ACTION ITEM:
Write out the forum thread on the expectation of 1/X for a gamma-distributed X word for word, from "I know the antiderivate" to "Set $Y=X_1+\dots+X_n$.".

$E[\frac{1}{X}]$ for $X\sim\Gamma(n,\theta)$

Question

Consider iid random varibales $(X_i)_{1\le i\le n}$ with $X_i\sim Exp(\theta)$ for $1\le i\le n$ and $\theta\in(0,\infty)$. Then we have $$\sum_{i=1}^nX_i\sim \Gamma(n,\theta)$$ with density function

$$f(x)=\frac{\theta^n}{(n-1)!}x^{n-1}e^{-\theta x}\mathbb{1}_{[0,\infty)}(x).$$

Now I want to calculate

\begin{align}E\Bigg[\frac{1}{\frac{1}{n}\sum_{i=1}^nX_i}\Bigg]=n\cdot E\Bigg[\frac{1}{\sum_{i=1}^nX_i}\Bigg]&=n\cdot\int_{0}^\infty \frac{1}{x}\frac{\theta^n}{(n-1)!}x^{n-1}e^{-\theta x} dx\\ &=\frac{n\theta^n}{(n-1)!}\cdot\int_{0}^\infty x^{n-2}e^{-\theta x} dx,\end{align}

but I do not know where I have to go from here.

I know the antiderivate of $x^{n-2}e^{-x}$, but I do not know how to deal with $x^{n-2}e^{-\theta x}$. Can someone give me a hint?

Thanks in advance!

Answer 1

Use the fact that $$\int_0^\infty x^m e^{-ax}\,dx=\frac{\Gamma(m+1)}{a^{m+1}}$$ In your case, you would get \begin{align}\frac{n\theta^n}{(n-1)!}\int_0^\infty x^{n-2} e^{-\theta x}\,dx& =\frac{n\theta^n}{(n-1)!}\frac{\Gamma(n-1)}{\theta^{n-1}} \\ &= \frac{n\theta}{(n-1)!}(n-2)! \\ &= \frac{n\theta}{n-1} \end{align}

Answer 2

Set $Y=X_1+\dots+X_n$.

You can do it by integration by parts (and induction). Here are two other methods.

[Page images and extracted text]
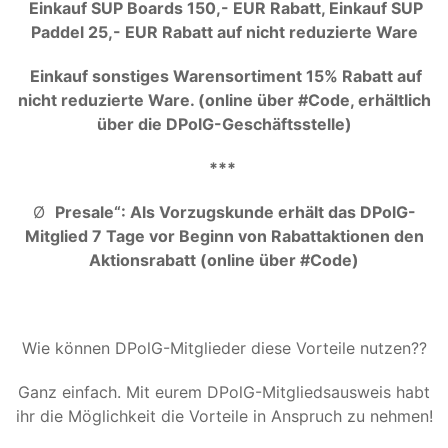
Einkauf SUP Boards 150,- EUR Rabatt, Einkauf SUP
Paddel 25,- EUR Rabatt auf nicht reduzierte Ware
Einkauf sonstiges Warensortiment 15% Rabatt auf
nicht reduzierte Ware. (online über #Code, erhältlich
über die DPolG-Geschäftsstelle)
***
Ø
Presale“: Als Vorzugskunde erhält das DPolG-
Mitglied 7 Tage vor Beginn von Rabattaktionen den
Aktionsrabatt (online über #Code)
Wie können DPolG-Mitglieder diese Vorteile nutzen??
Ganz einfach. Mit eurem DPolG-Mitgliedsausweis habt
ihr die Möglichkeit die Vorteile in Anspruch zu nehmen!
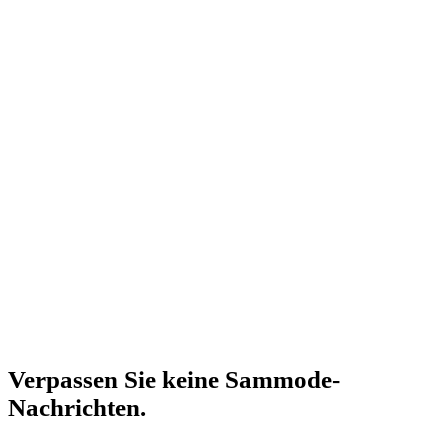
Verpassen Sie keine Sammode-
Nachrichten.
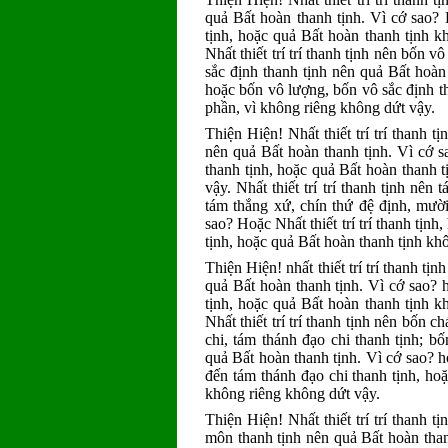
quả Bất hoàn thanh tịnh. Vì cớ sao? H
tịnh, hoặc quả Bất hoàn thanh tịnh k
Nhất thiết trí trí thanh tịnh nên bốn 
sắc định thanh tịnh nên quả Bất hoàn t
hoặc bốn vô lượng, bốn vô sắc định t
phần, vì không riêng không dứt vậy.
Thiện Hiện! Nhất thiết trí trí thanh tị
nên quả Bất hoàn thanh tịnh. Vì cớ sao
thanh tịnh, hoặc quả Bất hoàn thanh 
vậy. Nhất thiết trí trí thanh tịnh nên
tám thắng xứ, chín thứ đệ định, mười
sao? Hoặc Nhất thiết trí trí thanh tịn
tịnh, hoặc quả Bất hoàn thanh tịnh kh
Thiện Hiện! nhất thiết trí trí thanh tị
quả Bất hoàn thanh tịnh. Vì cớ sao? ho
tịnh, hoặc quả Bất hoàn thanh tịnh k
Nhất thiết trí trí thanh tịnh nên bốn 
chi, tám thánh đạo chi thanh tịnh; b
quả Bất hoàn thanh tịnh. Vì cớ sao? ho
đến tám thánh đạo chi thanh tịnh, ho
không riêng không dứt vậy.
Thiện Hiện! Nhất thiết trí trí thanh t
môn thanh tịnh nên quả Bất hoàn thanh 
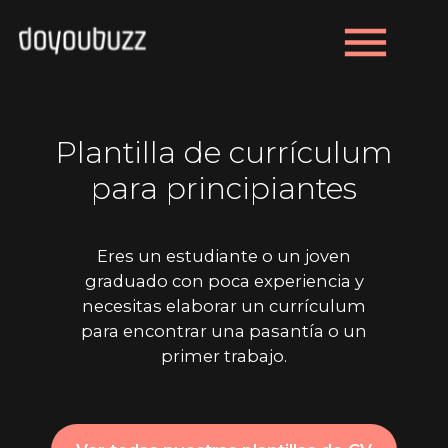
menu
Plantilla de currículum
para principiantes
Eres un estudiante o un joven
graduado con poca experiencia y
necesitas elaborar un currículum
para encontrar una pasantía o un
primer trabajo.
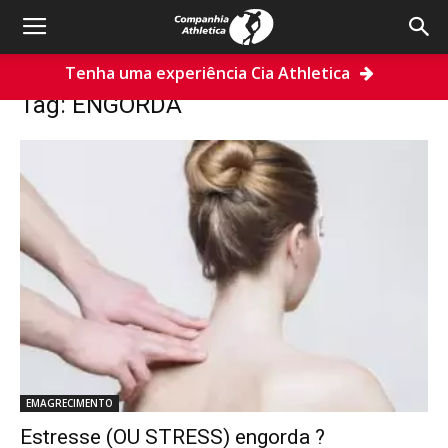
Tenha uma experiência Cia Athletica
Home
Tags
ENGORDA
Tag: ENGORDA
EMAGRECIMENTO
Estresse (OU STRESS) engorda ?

RESPONSE TO THE TASK:
I know the antiderivate of $x^{n-2}e^{-x}$, but I do not know how to deal with $x^{n-2}e^{-\theta x}$. Can someone give me a hint?

Thanks in advance!

Answer 1

Use the fact that $$\int_0^\infty x^m e^{-ax}\,dx=\frac{\Gamma(m+1)}{a^{m+1}}$$ In your case, you would get \begin{align}\frac{n\theta^n}{(n-1)!}\int_0^\infty x^{n-2} e^{-\theta x}\,dx& =\frac{n\theta^n}{(n-1)!}\frac{\Gamma(n-1)}{\theta^{n-1}} \\ &= \frac{n\theta}{(n-1)!}(n-2)! \\ &= \frac{n\theta}{n-1} \end{align}

Answer 2

Set $Y=X_1+\dots+X_n$.